Chronic diseases affect the quality of life of many Victorians, and can lead to disability and premature death. They also account for a large share of Victoria’s healthcare costs.
Chronic diseases can develop and progress differently among people affected, but they have similar characteristics:
- their cause can be complex, involving many risk factors
- they may take a long time to develop
- they result in a long illness, which often cannot be cured
- they can lead to functional impairment or disability.
Integrated chronic disease management
Effective chronic disease management uses a model of shared care that engages people with a chronic disease as well as service providers.
The vision for integrated chronic disease management (ICDM) is the delivery of a responsive, person-centred, effective system of care that can improve health outcomes and quality of life for people with chronic disease. The aims are to:
- slow the rate of disease progression while maximising health and wellbeing
- improve access to quality, integrated multidisciplinary care
- facilitate client and carer empowerment through self-management programs and approaches
- actively engage general practitioners as part of a multidisciplinary coordinated approach
- reduce inappropriate demands on the acute health care system.

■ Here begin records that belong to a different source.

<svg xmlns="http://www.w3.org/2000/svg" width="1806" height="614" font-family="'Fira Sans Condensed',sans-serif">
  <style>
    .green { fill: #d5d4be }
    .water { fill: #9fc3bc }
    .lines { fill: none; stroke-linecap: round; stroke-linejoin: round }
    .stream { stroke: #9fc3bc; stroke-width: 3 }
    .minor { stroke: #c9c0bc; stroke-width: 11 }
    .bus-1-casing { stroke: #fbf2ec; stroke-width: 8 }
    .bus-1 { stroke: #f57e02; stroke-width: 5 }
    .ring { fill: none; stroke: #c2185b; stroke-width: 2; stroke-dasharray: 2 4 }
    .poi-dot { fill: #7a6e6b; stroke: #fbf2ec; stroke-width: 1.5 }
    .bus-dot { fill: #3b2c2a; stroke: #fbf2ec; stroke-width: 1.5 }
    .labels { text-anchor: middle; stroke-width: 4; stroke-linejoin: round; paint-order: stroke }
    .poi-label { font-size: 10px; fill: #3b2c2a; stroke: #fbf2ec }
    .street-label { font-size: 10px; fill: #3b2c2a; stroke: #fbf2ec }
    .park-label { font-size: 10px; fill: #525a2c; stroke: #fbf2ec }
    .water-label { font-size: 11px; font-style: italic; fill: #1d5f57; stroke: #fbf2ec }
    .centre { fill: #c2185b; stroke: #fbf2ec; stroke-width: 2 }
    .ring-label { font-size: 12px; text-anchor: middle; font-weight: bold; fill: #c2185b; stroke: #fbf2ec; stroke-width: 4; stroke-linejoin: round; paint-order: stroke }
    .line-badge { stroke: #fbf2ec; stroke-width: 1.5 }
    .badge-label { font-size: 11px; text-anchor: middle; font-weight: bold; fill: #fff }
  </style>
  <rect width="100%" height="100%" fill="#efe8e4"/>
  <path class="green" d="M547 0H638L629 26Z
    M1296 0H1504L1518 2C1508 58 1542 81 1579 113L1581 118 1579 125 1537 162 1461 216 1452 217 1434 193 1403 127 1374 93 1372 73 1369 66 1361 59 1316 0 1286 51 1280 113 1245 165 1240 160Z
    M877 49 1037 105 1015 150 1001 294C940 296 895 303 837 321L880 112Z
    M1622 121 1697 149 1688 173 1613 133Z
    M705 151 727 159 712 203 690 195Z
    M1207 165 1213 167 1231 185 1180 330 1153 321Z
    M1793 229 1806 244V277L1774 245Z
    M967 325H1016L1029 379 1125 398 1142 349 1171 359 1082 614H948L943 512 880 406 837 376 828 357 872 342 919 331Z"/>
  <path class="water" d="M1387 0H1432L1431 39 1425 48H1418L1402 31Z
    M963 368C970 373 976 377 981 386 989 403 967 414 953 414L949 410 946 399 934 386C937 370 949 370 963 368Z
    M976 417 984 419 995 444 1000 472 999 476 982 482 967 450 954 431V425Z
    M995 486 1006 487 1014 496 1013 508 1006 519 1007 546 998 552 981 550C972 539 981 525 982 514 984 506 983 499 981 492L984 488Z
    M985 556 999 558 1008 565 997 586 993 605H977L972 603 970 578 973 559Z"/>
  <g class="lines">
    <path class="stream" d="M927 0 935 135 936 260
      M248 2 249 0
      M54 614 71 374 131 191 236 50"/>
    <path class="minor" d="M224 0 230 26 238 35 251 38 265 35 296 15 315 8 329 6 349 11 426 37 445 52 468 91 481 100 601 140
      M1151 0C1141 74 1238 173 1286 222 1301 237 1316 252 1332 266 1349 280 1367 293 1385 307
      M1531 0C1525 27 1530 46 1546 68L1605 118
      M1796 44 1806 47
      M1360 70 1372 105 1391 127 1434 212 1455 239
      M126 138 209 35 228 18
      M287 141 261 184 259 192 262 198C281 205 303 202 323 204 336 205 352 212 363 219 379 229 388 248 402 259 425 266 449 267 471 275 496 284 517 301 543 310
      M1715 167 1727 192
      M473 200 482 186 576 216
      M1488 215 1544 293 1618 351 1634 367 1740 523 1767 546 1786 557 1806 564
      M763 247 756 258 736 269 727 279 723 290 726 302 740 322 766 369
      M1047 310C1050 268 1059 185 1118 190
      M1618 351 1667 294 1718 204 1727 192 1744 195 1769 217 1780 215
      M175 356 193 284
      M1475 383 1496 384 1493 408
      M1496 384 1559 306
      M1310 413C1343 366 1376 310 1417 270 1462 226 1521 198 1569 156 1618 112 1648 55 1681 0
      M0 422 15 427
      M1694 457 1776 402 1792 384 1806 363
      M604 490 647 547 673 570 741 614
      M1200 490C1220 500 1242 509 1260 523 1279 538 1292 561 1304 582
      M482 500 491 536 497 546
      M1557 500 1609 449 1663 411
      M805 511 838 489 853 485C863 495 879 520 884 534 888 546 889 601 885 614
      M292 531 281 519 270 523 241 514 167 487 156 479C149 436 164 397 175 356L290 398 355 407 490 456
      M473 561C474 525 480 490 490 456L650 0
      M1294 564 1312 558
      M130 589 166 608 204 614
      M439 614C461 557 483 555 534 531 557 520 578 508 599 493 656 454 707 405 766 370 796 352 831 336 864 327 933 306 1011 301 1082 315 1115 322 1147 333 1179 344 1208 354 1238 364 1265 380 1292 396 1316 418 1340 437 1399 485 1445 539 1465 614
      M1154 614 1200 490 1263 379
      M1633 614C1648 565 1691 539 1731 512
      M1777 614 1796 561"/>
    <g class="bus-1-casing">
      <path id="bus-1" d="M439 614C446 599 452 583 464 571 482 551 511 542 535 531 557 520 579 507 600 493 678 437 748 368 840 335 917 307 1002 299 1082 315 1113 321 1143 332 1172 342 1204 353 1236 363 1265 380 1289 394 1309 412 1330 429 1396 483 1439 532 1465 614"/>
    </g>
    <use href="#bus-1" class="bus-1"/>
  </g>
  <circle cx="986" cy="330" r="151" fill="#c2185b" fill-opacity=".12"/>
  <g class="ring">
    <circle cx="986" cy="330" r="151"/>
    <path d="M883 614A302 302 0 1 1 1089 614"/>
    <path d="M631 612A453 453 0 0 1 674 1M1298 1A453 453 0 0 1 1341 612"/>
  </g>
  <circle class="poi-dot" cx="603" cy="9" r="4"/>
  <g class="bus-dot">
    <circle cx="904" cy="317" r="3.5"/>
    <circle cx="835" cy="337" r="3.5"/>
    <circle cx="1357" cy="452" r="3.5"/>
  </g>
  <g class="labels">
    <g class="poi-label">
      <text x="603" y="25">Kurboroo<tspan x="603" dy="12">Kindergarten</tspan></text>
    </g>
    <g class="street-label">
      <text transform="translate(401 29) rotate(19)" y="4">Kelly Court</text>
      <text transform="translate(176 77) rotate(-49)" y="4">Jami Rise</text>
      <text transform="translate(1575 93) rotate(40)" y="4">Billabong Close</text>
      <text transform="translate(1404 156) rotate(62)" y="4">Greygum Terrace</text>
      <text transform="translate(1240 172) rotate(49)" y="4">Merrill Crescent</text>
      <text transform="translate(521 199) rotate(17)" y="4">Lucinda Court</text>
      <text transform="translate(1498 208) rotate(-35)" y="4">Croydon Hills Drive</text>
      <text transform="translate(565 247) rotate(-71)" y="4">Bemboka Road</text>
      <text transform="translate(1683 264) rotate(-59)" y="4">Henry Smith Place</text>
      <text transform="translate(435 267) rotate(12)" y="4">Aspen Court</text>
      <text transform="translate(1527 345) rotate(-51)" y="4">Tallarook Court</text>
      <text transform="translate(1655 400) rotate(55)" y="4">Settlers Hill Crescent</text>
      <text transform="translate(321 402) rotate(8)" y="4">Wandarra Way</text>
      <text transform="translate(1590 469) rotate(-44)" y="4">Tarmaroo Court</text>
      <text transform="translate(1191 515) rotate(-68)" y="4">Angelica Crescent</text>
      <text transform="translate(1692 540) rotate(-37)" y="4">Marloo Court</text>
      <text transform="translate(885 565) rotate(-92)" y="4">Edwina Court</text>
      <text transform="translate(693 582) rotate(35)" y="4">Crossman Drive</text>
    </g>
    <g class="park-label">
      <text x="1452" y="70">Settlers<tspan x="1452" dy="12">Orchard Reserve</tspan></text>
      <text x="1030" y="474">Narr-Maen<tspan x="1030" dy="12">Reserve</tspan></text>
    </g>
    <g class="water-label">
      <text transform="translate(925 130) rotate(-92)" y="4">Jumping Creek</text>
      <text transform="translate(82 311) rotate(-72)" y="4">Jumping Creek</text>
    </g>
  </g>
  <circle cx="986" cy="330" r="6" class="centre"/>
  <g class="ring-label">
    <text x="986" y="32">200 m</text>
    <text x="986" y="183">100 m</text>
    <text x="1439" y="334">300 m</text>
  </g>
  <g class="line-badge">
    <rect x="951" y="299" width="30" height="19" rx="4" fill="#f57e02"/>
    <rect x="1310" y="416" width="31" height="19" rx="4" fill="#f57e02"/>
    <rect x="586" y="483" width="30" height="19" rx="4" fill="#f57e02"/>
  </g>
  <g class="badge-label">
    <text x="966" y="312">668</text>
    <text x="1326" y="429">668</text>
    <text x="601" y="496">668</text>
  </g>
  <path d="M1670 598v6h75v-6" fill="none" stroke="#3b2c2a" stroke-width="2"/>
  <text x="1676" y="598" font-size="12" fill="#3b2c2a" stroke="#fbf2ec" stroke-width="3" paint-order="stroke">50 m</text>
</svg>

- identifying client needs early, leading to appropriate and timely referrals
- coordinating care using team-based approaches, possibly across multiple organisations
- evidence-based care
- support for self-management
- regular review and follow-up
- Victorian health services involved in ICDM
In Victoria, service organisations working in this area aim to deliver a responsive, person-centred, effective system of care that can improve health outcomes and quality of life for people with chronic disease.
Primary Care Partnerships (PCPs) promote and facilitate coordinated local approaches to improve ICDM for people in their communities. They foster integration between primary health care services and other agencies, supporting practice change that will improve communication, referral and care planning. PCPs support agencies by developing partnerships, articulating roles and responsibilities, and developing care pathways.
PCPs use the Improving Chronic Care (Wagner) Model framework to develop a service system for improving the care of clients with chronic and complex care needs.
All community health services in Victoria provide care to people with chronic disease and are involved in ICDM work. The community health chronic disease management program is flexibly funded to deliver nursing, allied health and counselling services to people with chronic and complex needs. Community health services also deliver ICDM through specific allocations and resources, such as Early Intervention in Chronic Disease (EIiCD) programs.
The 2008 Revised Chronic Disease Management Program guidelines direct and support effective care for people with chronic disease. The 2008 program guidelines are currently being updated and are expected to be released in 2015.
The FAQs about community health data reporting help service providers working with general practitioners (GPs) funded through Medicare Benefits Schedule (MBS) chronic disease management (CDM) items.